Attualmente “queste terapie sono legate ad almeno 2 criticità – evidenzia Marucci – la prescrivibilità, consentita solo a pazienti diabetici e l’elevato costo, non sostenibile per tutti. Anche le forme di obesità da disturbo compulsivo richiedono un approccio multidisciplinare con un’azione di counselling educativi, in sinergia con percorso piscologico/psichiatrico di almeno 2 anni, seguito da un periodo di follow-up dilazionato nel tempo. I disturbi alimentari sono classificati nel Dsm V come malattie mentali ma si caratterizzano anche per una gravità a livello fisico, endocrinologico, cardiologico, con un impatto sulla salute mentale”.

Nel tempo, sono diminuiti i pregiudizi di tipo culturale, sociale, etico, religioso, sessuale. “Assistiamo, nei confronti dei pazienti con obesità, a pregiudizi e stigmatizzazione esternalizzata – afferma Anna Nelva, coordinatrice Commissione Lipidologia e metabolismo di Ame – che si ripercuotono ad esempio sul mondo del lavoro portando a stimare che la persona con patologia priva di disciplina e di organizzazione, con effetti penalizzanti in termini di assunzione, avanzamento di carriera, o a pregiudizi in ambito sociale, famigliare e, in contesti scolastici, con atti di bullismo, fino a ripercussioni in contesti assistenziali con follow-up meno ravvicinati rispetto a persone normopeso. Dall’altro, l’internalizzazione dei pregiudizi induce la persona con obesità ad accettare stereotipi negativi che ne minano l’autostima e innescano stati d’ansia e depressione, a loro volta causa di alterazioni dell’alimentazione che peggiorano l’obesità stessa” e accesso alle cure.

L’invito di Nelva è di “lavorare anche per rimuovere i pregiudizi che spesso circondano chi si avvale di terapia farmacologica o della chirurgia bariatrica, come se avesse scelto ‘la via più facile’. La disponibilità di questi nuovi farmaci così efficaci nel contrastare l’obesità è diventata anche un’occasione per una riflessione fra i clinici sugli effetti causali rilevanti di caratteristiche genetiche e pressioni di un ambiente obesogeno, oltre a far accrescere la consapevolezza su questa condizione. Per permettere al paziente con obesità di avere il massimo beneficio dalle attuali possibilità di cura, comunque, sarà necessaria una forte azione di supporto sociale e sanitario, oltre che un aiuto per superare i pregiudizi internalizzati riguardanti il peso”.

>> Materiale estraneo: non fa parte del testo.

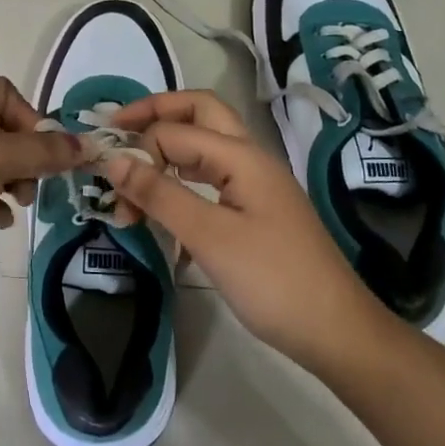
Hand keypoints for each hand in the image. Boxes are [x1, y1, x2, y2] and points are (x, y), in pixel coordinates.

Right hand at [101, 90, 393, 372]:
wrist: (337, 333)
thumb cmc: (273, 281)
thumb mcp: (209, 237)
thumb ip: (160, 194)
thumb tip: (113, 159)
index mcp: (242, 156)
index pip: (176, 130)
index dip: (139, 146)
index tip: (107, 180)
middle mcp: (250, 158)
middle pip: (199, 113)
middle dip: (156, 115)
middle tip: (117, 131)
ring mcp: (256, 184)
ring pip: (205, 146)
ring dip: (168, 151)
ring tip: (133, 177)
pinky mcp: (256, 210)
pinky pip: (212, 178)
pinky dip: (183, 181)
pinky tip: (165, 209)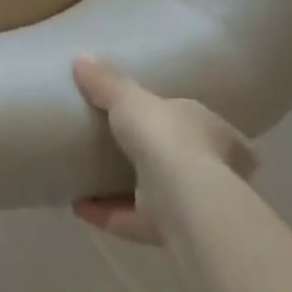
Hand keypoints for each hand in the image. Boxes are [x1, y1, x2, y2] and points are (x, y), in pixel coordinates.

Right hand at [71, 55, 255, 243]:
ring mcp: (193, 204)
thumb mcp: (129, 97)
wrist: (183, 198)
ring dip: (124, 190)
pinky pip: (133, 220)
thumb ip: (106, 82)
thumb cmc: (166, 135)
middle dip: (152, 156)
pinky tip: (79, 206)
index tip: (151, 116)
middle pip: (181, 159)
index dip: (177, 117)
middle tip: (117, 145)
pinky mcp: (172, 232)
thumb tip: (81, 59)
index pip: (200, 121)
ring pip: (158, 193)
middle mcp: (213, 168)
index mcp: (213, 130)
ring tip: (88, 178)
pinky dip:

In questo contesto “occorre un cambio di visione anche istituzionale per la cura del paziente obeso, altamente complesso – conclude Marco Chianelli, Coordinatore Commissione Obesità Ame e responsabile scientifico del Congresso – A livello governativo va posta una maggiore partecipazione attraverso l’inclusione dell’obesità in percorsi diagnostici terapeutici e con processi che possano riguardare ambienti importanti come la scuola, dove la cultura della corretta alimentazione e dell’attività fisica devono essere promosse sin dall’infanzia o negli ambienti di lavoro. A livello di Sistema sanitario nazionale invece, il ruolo maggiore si gioca sulla gestione di oltre 6 milioni di pazienti obesi – una vera pandemia – indagando con cura le diverse componenti che concorrono al sovrappeso e obesità: genetiche, ambientali, psicoemotive. Solo un approccio sistemico e collaborativo, con la partecipazione attiva di tutti gli attori impegnati nella gestione di obesità e il sovrappeso – conclude – consente e consentirà di affrontare la sfida globale contro questa pandemia”.